Let’s look at some numbers first: Schneier estimates 700 GB per/year would be required for constant video recording. The Rent soundtrack informs us that there are 525,600 minutes/year. Multiplied by 60 seconds/minute yields 31,536,000 seconds/year. Assuming a base-10 gigabyte the device will have 700 billion bytes at its disposal. That gives us a video bitrate of around 178 kbits/second. I’m not so sure about the quality there. Let’s assume that citizens are allowed to disable the life recorder during the nominal 8-hour sleep cycle. That brings the total yearly seconds down to 21,024,000. This brings the average bitrate up to around 266 kbits/second. This might be plausible, by today’s video codec technologies. The audio constraint of 200 GB/year would have no trouble encoding audio at a reasonable bitrate.

I can’t wait until the day when the best privacy advice we can give someone is to shake wildly and constantly in the hopes that the video encoder will have a poor chance of coping with the rapid scene change.

Blu-Ray Even Further Behind

Not to be outdone by the recent delay of HD-DVD technology, Sony has also delayed Blu-Ray consumer devices.
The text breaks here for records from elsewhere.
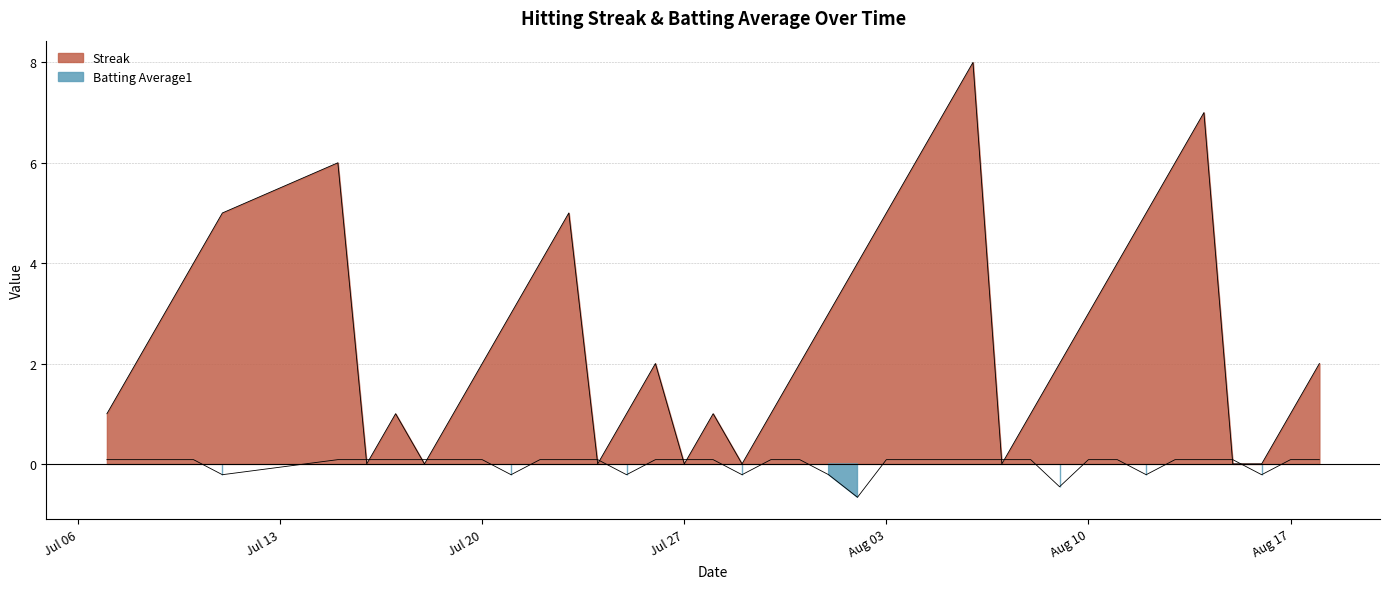

Reading left to right, what are all the values shown in this chart?

Streak: 1.0	2.0	3.0	4.0	5.0	6.0	0.0	1.0	0.0	1.0	2.0	3.0	4.0	5.0	0.0	1.0	2.0	0.0	1.0	0.0	1.0	2.0	3.0	4.0	5.0	6.0	7.0	8.0	0.0	1.0	2.0	3.0	4.0	5.0	6.0	7.0	0.0	0.0	1.0	2.0
Batting Average1: 0.1	0.1	0.1	0.1	-0.2	0.1	0.1	0.1	0.1	0.1	0.1	-0.2	0.1	0.1	0.1	-0.2	0.1	0.1	0.1	-0.2	0.1	0.1	-0.2	-0.7	0.1	0.1	0.1	0.1	0.1	0.1	-0.5	0.1	0.1	-0.2	0.1	0.1	0.1	-0.2	0.1	0.1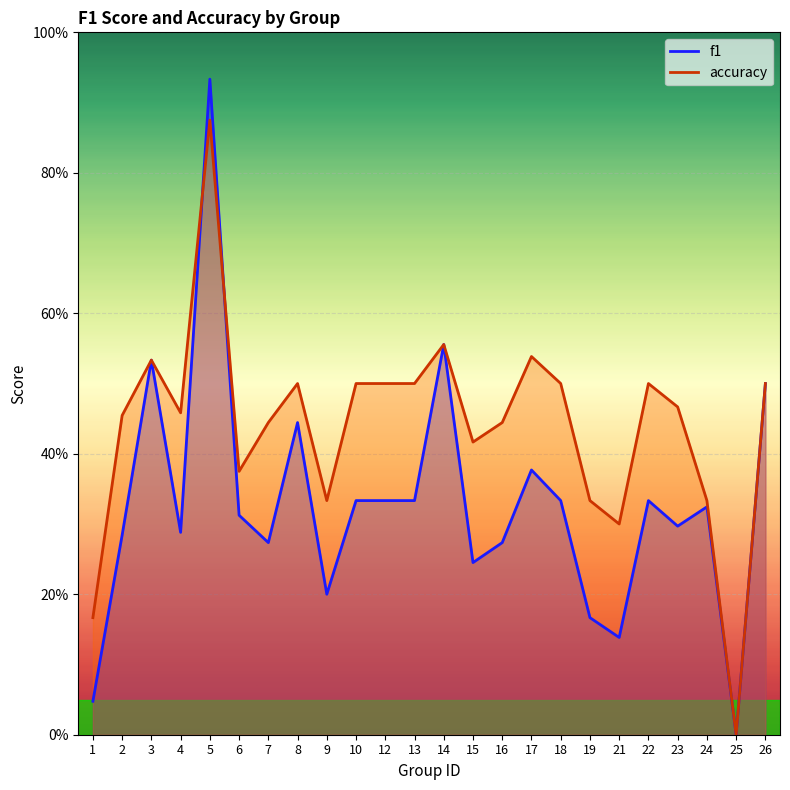

List the labels in order of f1 value, smallest first.

25, 1, 21, 19, 9, 15, 7, 16, 2, 4, 23, 6, 24, 10, 12, 13, 18, 22, 17, 8, 26, 3, 14, 5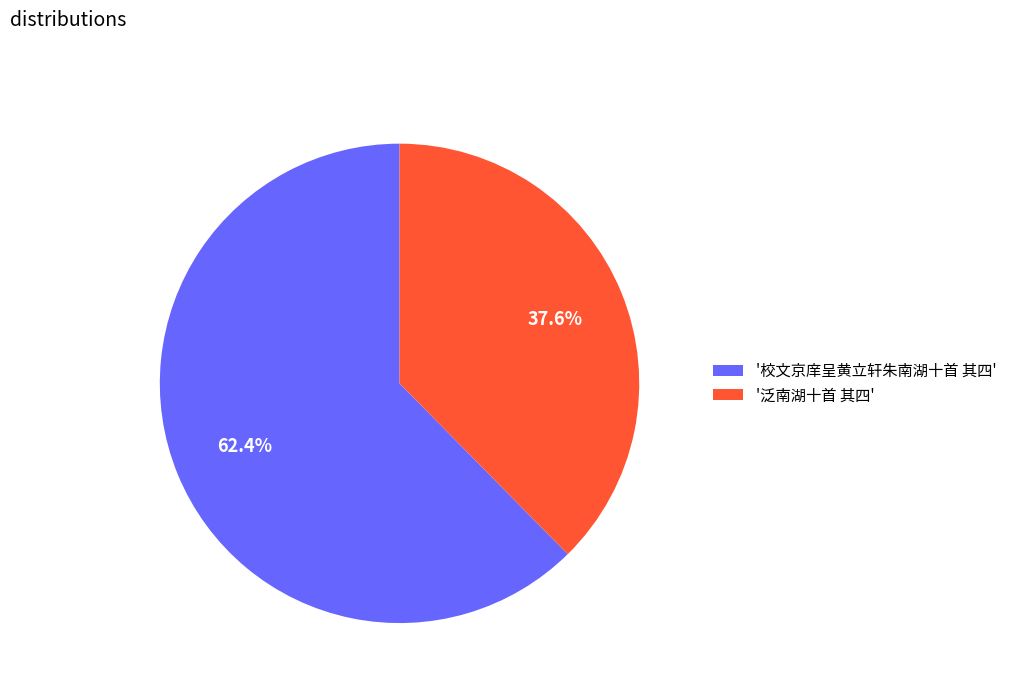

Combined, do '校文京庠呈黄立轩朱南湖十首 其四' and '泛南湖十首 其四' account for over 50%?

Yes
Today’s IMDb Studio Briefing reports “that [Sony] has been forced to delay the launch of PlayStation 3 until November”. The reason cited is most curious: “to upgrade the copy-protection feature of its Blu-ray technology.”


Blu-Ray logo

The last I heard, Blu-Ray and HD-DVD were both supposed to leverage Advanced Access Content System (AACS) for content protection. Maybe Sony went off the reservation by implementing a separate DRM scheme? Or possibly there is much more to the story than can be fit in a 2-sentence news brief.

It has been a long time since I looked at that AACS stuff, there wasn’t much to look at. Let’s look again: Now, the site’s specification page contains 7 different PDF documents. Their FAQ page is still conspicuously empty, which is too bad since the #1 question I have is, “How is this scheme ever supposed to fly?” I can’t wait to read through all of the PDFs.

MPlayer Samples Archive Is Back

The MPlayer samples archive lives on. I hereby declare my old private samples repository deprecated. Further, I am now linking to the samples archive via individual MultimediaWiki pages. Feel free to do the same.

I just spent a few hours creating links from the Wiki into the samples archive– oh please, archive, don’t go away ever again— and creating new pages based on old formats I had forgotten about.